— start of DATA FOR PROCESSING —

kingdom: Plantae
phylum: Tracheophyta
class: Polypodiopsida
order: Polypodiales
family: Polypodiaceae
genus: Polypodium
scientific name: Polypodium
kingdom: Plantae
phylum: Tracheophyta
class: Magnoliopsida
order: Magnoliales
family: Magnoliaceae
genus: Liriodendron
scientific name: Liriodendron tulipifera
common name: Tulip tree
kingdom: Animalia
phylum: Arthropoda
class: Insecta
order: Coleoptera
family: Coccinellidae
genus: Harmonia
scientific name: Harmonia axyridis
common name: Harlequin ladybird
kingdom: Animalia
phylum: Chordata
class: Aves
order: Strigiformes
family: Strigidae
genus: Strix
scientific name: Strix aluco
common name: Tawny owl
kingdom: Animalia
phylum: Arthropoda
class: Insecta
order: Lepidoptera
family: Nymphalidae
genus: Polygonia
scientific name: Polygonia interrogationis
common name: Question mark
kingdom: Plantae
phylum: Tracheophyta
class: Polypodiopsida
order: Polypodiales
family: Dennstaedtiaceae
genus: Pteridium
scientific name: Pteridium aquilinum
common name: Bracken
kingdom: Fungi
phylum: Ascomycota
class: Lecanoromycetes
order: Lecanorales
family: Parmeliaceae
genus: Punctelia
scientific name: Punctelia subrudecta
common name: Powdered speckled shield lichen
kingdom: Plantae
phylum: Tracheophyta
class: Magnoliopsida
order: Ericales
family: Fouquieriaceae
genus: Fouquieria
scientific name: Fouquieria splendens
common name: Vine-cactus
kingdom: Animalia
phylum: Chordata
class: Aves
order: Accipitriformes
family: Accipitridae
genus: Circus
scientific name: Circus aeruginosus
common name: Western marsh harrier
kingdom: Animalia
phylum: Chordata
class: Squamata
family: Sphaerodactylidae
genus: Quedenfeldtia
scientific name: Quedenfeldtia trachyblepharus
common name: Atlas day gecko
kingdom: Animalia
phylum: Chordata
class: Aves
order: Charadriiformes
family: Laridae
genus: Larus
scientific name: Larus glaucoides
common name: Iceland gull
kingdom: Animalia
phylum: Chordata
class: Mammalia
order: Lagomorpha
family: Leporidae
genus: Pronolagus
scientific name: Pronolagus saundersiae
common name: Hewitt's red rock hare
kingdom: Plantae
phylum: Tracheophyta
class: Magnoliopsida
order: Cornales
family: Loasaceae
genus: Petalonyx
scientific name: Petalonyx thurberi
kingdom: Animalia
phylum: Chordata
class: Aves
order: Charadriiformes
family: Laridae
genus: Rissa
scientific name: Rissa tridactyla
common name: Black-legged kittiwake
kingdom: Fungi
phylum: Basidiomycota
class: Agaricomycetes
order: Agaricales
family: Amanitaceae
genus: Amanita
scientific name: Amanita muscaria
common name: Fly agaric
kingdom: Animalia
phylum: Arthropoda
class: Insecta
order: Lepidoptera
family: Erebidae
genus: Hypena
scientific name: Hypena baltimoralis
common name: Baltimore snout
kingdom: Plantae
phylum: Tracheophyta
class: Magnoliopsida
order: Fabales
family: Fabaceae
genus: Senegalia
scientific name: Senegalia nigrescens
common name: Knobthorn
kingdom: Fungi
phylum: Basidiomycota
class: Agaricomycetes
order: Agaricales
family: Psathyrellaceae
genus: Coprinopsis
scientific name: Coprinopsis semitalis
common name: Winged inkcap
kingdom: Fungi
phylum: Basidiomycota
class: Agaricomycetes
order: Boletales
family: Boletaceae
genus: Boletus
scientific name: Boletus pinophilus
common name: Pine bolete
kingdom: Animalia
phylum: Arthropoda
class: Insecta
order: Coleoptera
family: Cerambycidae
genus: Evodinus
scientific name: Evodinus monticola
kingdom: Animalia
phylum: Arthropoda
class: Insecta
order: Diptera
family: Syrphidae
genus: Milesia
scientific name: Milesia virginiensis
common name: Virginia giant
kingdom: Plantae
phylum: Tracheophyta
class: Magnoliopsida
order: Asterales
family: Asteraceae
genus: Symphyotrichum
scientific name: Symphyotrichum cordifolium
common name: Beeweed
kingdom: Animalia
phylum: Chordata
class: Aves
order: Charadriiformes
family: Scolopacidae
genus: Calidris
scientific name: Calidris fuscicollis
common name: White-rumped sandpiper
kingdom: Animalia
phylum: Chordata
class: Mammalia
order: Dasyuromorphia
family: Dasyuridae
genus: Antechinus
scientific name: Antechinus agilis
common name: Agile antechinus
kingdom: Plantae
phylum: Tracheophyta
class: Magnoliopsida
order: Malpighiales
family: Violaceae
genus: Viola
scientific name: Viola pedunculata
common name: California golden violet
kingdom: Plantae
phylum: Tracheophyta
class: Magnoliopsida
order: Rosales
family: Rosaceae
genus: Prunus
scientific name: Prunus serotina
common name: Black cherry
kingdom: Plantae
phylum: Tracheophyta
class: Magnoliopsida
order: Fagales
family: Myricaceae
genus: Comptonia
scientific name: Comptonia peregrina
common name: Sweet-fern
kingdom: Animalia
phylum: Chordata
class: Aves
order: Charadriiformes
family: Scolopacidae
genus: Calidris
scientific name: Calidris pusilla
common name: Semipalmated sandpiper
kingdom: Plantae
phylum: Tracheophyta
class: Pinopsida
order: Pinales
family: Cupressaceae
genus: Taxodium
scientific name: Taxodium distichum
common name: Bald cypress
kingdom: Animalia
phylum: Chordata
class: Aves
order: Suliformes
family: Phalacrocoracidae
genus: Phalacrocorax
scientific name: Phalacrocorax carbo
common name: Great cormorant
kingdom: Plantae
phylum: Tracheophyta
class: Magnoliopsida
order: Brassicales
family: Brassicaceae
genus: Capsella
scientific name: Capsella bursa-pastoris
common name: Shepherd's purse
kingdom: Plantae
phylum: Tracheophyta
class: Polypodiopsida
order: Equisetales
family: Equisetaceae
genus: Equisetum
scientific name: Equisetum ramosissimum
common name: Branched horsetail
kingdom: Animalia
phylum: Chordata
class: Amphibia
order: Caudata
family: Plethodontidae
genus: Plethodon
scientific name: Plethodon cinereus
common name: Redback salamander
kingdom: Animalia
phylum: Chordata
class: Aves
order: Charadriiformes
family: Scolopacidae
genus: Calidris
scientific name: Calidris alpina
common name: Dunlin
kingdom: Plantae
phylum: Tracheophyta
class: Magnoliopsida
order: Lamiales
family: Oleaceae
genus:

— end of DATA FOR PROCESSING —

* WRITTEN REQUEST: Set down every line of the records above word for word, keeping the same spelling, capitalization and order.

* OUTPUT FOR THIS EXERCISE:
kingdom: Plantae
phylum: Tracheophyta
class: Polypodiopsida
order: Polypodiales
family: Polypodiaceae
genus: Polypodium
scientific name: Polypodium
kingdom: Plantae
phylum: Tracheophyta
class: Magnoliopsida
order: Magnoliales
family: Magnoliaceae
genus: Liriodendron
scientific name: Liriodendron tulipifera
common name: Tulip tree
kingdom: Animalia
phylum: Arthropoda
class: Insecta
order: Coleoptera
family: Coccinellidae
genus: Harmonia
scientific name: Harmonia axyridis
common name: Harlequin ladybird
kingdom: Animalia
phylum: Chordata
class: Aves
order: Strigiformes
family: Strigidae
genus: Strix
scientific name: Strix aluco
common name: Tawny owl
kingdom: Animalia
phylum: Arthropoda
class: Insecta
order: Lepidoptera
family: Nymphalidae
genus: Polygonia
scientific name: Polygonia interrogationis
common name: Question mark
kingdom: Plantae
phylum: Tracheophyta
class: Polypodiopsida
order: Polypodiales
family: Dennstaedtiaceae
genus: Pteridium
scientific name: Pteridium aquilinum
common name: Bracken
kingdom: Fungi
phylum: Ascomycota
class: Lecanoromycetes
order: Lecanorales
family: Parmeliaceae
genus: Punctelia
scientific name: Punctelia subrudecta
common name: Powdered speckled shield lichen
kingdom: Plantae
phylum: Tracheophyta
class: Magnoliopsida
order: Ericales
family: Fouquieriaceae
genus: Fouquieria
scientific name: Fouquieria splendens
common name: Vine-cactus
kingdom: Animalia
phylum: Chordata
class: Aves
order: Accipitriformes
family: Accipitridae
genus: Circus
scientific name: Circus aeruginosus
common name: Western marsh harrier
kingdom: Animalia
phylum: Chordata
class: Squamata
family: Sphaerodactylidae
genus: Quedenfeldtia
scientific name: Quedenfeldtia trachyblepharus
common name: Atlas day gecko
kingdom: Animalia
phylum: Chordata
class: Aves
order: Charadriiformes
family: Laridae
genus: Larus
scientific name: Larus glaucoides
common name: Iceland gull
kingdom: Animalia
phylum: Chordata
class: Mammalia
order: Lagomorpha
family: Leporidae
genus: Pronolagus
scientific name: Pronolagus saundersiae
common name: Hewitt's red rock hare
kingdom: Plantae
phylum: Tracheophyta
class: Magnoliopsida
order: Cornales
family: Loasaceae
genus: Petalonyx
scientific name: Petalonyx thurberi
kingdom: Animalia
phylum: Chordata
class: Aves
order: Charadriiformes
family: Laridae
genus: Rissa
scientific name: Rissa tridactyla
common name: Black-legged kittiwake
kingdom: Fungi
phylum: Basidiomycota
class: Agaricomycetes
order: Agaricales
family: Amanitaceae
genus: Amanita
scientific name: Amanita muscaria
common name: Fly agaric
kingdom: Animalia
phylum: Arthropoda
class: Insecta
order: Lepidoptera
family: Erebidae
genus: Hypena
scientific name: Hypena baltimoralis
common name: Baltimore snout
kingdom: Plantae
phylum: Tracheophyta
class: Magnoliopsida
order: Fabales
family: Fabaceae
genus: Senegalia
scientific name: Senegalia nigrescens
common name: Knobthorn
kingdom: Fungi
phylum: Basidiomycota
class: Agaricomycetes
order: Agaricales
family: Psathyrellaceae
genus: Coprinopsis
scientific name: Coprinopsis semitalis
common name: Winged inkcap
kingdom: Fungi
phylum: Basidiomycota
class: Agaricomycetes
order: Boletales
family: Boletaceae
genus: Boletus
scientific name: Boletus pinophilus
common name: Pine bolete
kingdom: Animalia
phylum: Arthropoda
class: Insecta
order: Coleoptera
family: Cerambycidae
genus: Evodinus
scientific name: Evodinus monticola
kingdom: Animalia
phylum: Arthropoda
class: Insecta
order: Diptera
family: Syrphidae
genus: Milesia
scientific name: Milesia virginiensis
common name: Virginia giant
kingdom: Plantae
phylum: Tracheophyta
class: Magnoliopsida
order: Asterales
family: Asteraceae
genus: Symphyotrichum
scientific name: Symphyotrichum cordifolium
common name: Beeweed
kingdom: Animalia
phylum: Chordata
class: Aves
order: Charadriiformes
family: Scolopacidae
genus: Calidris
scientific name: Calidris fuscicollis
common name: White-rumped sandpiper
kingdom: Animalia
phylum: Chordata
class: Mammalia
order: Dasyuromorphia
family: Dasyuridae
genus: Antechinus
scientific name: Antechinus agilis
common name: Agile antechinus
kingdom: Plantae
phylum: Tracheophyta
class: Magnoliopsida
order: Malpighiales
family: Violaceae
genus: Viola
scientific name: Viola pedunculata
common name: California golden violet
kingdom: Plantae
phylum: Tracheophyta
class: Magnoliopsida
order: Rosales
family: Rosaceae
genus: Prunus
scientific name: Prunus serotina
common name: Black cherry
kingdom: Plantae
phylum: Tracheophyta
class: Magnoliopsida
order: Fagales
family: Myricaceae
genus: Comptonia
scientific name: Comptonia peregrina
common name: Sweet-fern
kingdom: Animalia
phylum: Chordata
class: Aves
order: Charadriiformes
family: Scolopacidae
genus: Calidris
scientific name: Calidris pusilla
common name: Semipalmated sandpiper
kingdom: Plantae
phylum: Tracheophyta
class: Pinopsida
order: Pinales
family: Cupressaceae
genus: Taxodium
scientific name: Taxodium distichum
common name: Bald cypress
kingdom: Animalia
phylum: Chordata
class: Aves
order: Suliformes
family: Phalacrocoracidae
genus: Phalacrocorax
scientific name: Phalacrocorax carbo
common name: Great cormorant
kingdom: Plantae
phylum: Tracheophyta
class: Magnoliopsida
order: Brassicales
family: Brassicaceae
genus: Capsella
scientific name: Capsella bursa-pastoris
common name: Shepherd's purse
kingdom: Plantae
phylum: Tracheophyta
class: Polypodiopsida
order: Equisetales
family: Equisetaceae
genus: Equisetum
scientific name: Equisetum ramosissimum
common name: Branched horsetail
kingdom: Animalia
phylum: Chordata
class: Amphibia
order: Caudata
family: Plethodontidae
genus: Plethodon
scientific name: Plethodon cinereus
common name: Redback salamander
kingdom: Animalia
phylum: Chordata
class: Aves
order: Charadriiformes
family: Scolopacidae
genus: Calidris
scientific name: Calidris alpina
common name: Dunlin
kingdom: Plantae
phylum: Tracheophyta
class: Magnoliopsida
order: Lamiales
family: Oleaceae
genus:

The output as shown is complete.